PAGE EXCERPT:
· · · · · · ·
2015.07.22 – In the Valley of the Swale

2015.07.22 – In the Valley of the Swale

When you spend more than one night at a B&B, you build quite a relationship with the staff, or in our case, the owner. At the Keld Lodge, we received some of the best advice and treatment of our trip thus far. Our host, whose name we sadly do not know, was amiable, inquisitive, respectful, and playful in his manner. He took my veganism in full stride and figured out a way that they could make it work. He gave out endless advice on the trail, the various alternatives in the area, and even shared a bit of his background as a walker. When we left this morning, our fellow guests were showering him with praise for the hospitable environment he had cultivated in the Keld Lodge. His response was: “I am first and foremost a walker, then a hotel owner”. He, like many of his countrymen, is a walker and knows exactly what walkers needed and wanted. The Keld Lodge, but especially its owner, will definitely rank high in the pantheon of B&Bs of this trip.
· · · · · · ·
WHAT YOU WILL DO:
(1) Count the lines in the records that contain the word "jest". Reply with the number only.
(2) Continue the travel entry about the Keld Lodge, picking up after its last sentence.

MATERIAL FOR THE TASK:
· · · · · · ·
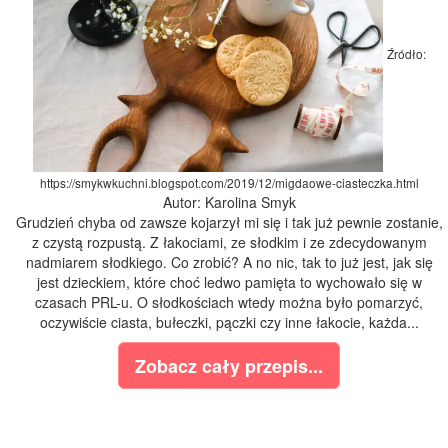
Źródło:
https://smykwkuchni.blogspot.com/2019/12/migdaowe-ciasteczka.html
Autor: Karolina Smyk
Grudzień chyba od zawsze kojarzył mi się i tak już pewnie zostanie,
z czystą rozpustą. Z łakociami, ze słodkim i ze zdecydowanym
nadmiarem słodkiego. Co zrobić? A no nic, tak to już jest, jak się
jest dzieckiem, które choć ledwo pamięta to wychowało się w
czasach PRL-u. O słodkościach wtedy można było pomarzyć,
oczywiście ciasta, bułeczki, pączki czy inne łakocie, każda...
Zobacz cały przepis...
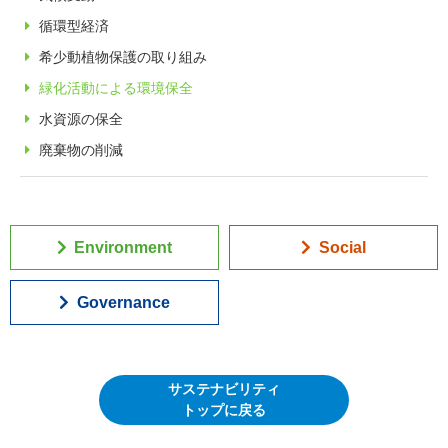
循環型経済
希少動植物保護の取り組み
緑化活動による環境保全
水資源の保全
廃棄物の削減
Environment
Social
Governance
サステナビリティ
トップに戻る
· · · · · · ·
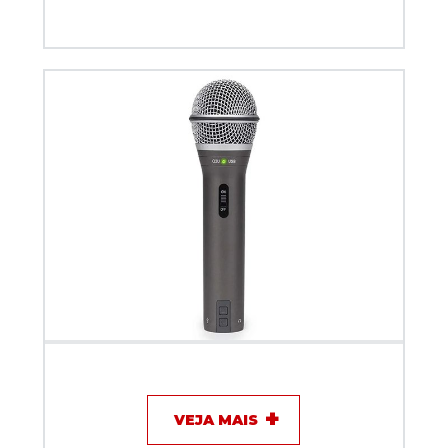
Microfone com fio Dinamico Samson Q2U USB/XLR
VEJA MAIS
· · · · · · ·
ANSWERS BY ITEM:
(1) 2

(2)
Keld was a great place to spend two nights, but the show must go on. Even though we completed the majority of Wainwright’s route yesterday, our path took a different route today. As such, we were at some liberty to chart our own course. We knew we had to follow the Swale to Reeth, but we had plenty of footpaths and bridleways to choose from to maintain that heading. For starters, we set off on a section of the Pennine Way Britain’s first official long-distance path. This route kept us high above the Swale, traversing a ridge above the river. As we made our way to Muker, a small village with a wool knitting collective! Once in Muker, we reconnected with the Swale and followed our footpath along its banks. Our journey downstream had begun.

Alongside the Swale are fields of grain and pasture, dotted with countless small, stone barns. The combination is entirely different from the high pastures of the Lake District. There, the sheep graze in the alpine meadows then move to lower pastures during the winter. The Swaledale Valley follows a different pattern. Swaledale shepherds grow hay while their sheep are grazing during the warmer months, then store it in those small stone barns so that the animals can feed during the colder months. Such a process means that the fields that blanket the slopes of the Swale river valley are checkered with the yellow of freshly cut hay and the green speckled with white of the sheep pastures. The contrast is stark and beautiful.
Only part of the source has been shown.